* **What to do**
Extract every line from the entries below that contains the string "TWIN", matching case exactly.

* BEGIN *

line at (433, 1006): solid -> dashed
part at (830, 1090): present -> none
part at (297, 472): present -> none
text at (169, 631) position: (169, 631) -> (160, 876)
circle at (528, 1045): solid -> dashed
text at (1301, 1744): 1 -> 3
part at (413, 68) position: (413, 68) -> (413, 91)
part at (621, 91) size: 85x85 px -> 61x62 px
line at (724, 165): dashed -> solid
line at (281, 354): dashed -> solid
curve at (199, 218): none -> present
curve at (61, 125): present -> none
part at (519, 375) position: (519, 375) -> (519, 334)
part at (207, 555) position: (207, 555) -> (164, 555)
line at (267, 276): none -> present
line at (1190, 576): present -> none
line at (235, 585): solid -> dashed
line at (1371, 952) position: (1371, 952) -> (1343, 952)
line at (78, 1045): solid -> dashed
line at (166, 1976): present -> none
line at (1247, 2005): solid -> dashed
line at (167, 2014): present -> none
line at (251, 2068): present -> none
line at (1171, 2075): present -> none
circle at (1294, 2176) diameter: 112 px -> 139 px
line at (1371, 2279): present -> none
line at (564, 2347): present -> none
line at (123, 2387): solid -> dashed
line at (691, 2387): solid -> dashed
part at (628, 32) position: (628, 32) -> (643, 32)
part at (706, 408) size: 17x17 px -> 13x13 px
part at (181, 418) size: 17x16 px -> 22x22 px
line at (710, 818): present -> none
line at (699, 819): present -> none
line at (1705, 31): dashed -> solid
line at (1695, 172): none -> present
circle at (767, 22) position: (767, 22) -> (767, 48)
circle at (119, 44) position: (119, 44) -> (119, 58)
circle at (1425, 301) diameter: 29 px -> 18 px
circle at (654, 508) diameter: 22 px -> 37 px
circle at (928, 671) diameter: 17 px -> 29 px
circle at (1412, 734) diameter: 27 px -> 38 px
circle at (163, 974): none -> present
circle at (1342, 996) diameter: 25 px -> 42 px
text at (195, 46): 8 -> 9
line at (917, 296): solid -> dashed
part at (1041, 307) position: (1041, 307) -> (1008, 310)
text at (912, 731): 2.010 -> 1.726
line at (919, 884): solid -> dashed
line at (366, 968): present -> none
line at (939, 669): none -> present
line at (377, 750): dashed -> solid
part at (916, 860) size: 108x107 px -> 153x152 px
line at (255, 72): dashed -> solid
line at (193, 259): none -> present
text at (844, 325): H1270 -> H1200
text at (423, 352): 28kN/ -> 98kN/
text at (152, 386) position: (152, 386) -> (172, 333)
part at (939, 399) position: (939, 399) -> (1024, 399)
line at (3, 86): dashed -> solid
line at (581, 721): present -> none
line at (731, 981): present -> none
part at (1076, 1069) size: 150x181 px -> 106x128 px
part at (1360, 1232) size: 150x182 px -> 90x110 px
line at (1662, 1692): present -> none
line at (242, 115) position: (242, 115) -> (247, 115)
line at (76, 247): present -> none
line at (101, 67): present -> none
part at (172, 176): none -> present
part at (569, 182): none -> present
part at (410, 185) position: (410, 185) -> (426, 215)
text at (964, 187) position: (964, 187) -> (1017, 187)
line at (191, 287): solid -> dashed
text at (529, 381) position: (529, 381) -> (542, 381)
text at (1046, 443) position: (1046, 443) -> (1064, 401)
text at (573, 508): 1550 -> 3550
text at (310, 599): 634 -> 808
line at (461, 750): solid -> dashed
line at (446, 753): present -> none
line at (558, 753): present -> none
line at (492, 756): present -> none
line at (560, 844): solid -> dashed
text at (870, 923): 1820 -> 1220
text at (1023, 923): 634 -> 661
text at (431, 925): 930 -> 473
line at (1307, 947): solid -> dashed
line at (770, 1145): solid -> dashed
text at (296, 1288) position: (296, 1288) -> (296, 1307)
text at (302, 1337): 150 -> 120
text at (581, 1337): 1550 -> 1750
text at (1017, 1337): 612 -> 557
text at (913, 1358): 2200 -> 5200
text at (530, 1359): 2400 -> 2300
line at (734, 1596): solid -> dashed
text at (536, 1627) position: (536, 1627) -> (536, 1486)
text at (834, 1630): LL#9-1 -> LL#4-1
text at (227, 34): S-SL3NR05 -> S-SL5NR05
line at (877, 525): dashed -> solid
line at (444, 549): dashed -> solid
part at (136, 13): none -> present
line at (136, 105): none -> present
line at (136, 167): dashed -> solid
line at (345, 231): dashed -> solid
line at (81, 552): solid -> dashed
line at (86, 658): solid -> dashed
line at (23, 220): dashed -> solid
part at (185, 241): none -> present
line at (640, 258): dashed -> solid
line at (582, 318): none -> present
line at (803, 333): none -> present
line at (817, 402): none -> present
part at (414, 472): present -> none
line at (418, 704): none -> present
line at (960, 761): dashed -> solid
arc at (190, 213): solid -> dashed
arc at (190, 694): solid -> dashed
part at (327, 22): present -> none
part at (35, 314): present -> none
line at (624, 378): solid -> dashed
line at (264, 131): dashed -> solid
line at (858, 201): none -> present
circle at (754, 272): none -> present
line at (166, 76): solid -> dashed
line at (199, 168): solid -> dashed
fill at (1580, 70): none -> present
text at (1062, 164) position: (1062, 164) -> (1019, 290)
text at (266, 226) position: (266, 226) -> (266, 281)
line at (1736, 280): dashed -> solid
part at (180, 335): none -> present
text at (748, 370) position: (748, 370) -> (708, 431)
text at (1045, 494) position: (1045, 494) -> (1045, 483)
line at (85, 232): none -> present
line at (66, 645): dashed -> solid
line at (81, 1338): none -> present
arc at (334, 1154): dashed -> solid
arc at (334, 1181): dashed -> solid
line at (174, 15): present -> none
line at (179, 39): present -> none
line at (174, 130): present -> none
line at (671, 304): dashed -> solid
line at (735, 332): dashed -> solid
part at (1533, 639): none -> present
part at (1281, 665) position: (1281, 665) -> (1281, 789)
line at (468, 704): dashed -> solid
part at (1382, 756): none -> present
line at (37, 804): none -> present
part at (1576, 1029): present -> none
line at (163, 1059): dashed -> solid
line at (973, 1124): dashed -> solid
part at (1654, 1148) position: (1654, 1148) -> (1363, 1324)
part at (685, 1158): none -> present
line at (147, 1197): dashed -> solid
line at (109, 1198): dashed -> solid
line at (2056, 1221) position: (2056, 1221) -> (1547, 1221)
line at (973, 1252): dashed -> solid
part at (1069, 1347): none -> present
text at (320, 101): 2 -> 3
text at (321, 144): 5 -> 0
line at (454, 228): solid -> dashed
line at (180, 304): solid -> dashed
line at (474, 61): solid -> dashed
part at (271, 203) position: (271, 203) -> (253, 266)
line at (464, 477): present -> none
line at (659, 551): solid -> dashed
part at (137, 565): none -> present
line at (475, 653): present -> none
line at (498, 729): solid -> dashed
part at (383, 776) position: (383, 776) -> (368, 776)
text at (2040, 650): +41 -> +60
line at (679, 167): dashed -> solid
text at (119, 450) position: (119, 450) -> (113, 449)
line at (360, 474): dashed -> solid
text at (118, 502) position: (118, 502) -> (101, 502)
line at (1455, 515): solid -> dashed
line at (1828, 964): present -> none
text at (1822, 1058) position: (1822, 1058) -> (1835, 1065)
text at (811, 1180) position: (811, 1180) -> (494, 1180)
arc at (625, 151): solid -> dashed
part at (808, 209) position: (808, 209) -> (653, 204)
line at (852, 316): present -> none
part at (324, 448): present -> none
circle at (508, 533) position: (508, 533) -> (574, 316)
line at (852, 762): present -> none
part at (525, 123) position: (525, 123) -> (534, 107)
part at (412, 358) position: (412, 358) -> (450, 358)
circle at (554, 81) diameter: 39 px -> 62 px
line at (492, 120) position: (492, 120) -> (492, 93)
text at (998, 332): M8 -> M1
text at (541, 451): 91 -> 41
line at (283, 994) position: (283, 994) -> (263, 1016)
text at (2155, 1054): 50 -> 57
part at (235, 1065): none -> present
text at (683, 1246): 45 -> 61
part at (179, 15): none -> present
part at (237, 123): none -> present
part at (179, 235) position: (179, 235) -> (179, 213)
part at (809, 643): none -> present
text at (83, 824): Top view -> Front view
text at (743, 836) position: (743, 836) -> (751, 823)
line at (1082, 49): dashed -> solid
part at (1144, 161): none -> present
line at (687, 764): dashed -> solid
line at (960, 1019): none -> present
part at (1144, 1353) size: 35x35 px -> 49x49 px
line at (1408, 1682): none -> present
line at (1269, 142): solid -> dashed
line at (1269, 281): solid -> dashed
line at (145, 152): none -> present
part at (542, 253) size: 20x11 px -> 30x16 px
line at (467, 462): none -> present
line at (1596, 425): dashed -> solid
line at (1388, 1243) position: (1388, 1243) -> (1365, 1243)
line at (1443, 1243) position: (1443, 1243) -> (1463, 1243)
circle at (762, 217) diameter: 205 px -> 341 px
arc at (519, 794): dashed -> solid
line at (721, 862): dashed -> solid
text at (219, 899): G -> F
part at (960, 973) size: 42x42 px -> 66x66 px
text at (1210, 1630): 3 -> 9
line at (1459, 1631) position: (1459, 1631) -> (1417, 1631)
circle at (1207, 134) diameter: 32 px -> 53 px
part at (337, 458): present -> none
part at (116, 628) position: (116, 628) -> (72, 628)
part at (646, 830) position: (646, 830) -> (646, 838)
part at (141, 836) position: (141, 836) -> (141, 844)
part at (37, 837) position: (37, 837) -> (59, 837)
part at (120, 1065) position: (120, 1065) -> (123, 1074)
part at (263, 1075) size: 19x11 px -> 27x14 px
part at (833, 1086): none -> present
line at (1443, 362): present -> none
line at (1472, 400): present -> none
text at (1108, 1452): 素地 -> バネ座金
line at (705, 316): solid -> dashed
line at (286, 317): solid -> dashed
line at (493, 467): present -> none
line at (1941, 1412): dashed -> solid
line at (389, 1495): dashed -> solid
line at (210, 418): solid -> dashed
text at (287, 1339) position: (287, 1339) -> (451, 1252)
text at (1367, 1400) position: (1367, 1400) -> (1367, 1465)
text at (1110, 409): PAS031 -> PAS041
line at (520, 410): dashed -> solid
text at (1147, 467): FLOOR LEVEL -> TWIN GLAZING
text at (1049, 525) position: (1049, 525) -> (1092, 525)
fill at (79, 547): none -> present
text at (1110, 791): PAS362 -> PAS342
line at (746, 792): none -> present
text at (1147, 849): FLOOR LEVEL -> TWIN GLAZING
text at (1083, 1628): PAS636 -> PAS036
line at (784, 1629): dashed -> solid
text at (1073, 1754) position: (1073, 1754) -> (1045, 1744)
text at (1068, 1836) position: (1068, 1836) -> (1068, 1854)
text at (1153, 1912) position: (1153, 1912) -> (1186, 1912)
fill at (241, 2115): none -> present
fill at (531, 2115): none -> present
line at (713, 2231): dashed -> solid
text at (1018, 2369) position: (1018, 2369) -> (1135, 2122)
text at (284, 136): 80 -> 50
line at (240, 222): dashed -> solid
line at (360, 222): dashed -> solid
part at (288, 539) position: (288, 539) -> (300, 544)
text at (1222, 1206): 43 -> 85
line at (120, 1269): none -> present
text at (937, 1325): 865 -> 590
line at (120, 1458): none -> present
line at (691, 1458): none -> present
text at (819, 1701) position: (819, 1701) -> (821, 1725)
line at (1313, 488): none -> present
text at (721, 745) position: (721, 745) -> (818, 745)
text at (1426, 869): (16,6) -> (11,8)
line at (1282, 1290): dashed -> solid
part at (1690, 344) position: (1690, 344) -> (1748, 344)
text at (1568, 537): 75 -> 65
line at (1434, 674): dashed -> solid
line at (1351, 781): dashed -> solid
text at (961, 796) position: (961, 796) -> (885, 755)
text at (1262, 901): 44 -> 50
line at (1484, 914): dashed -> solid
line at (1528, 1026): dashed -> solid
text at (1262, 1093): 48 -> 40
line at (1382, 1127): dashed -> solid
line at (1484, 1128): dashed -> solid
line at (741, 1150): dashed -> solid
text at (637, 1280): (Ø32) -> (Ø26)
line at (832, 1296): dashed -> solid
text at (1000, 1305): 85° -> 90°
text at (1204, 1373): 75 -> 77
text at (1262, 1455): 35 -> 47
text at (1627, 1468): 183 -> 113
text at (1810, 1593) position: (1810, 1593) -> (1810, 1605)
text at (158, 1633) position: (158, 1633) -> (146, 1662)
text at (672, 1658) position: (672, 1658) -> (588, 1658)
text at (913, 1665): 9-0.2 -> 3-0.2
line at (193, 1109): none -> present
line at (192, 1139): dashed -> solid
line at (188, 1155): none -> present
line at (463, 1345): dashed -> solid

* END *

* **Response to this task**
text at (1147, 467): FLOOR LEVEL -> TWIN GLAZING
text at (1147, 849): FLOOR LEVEL -> TWIN GLAZING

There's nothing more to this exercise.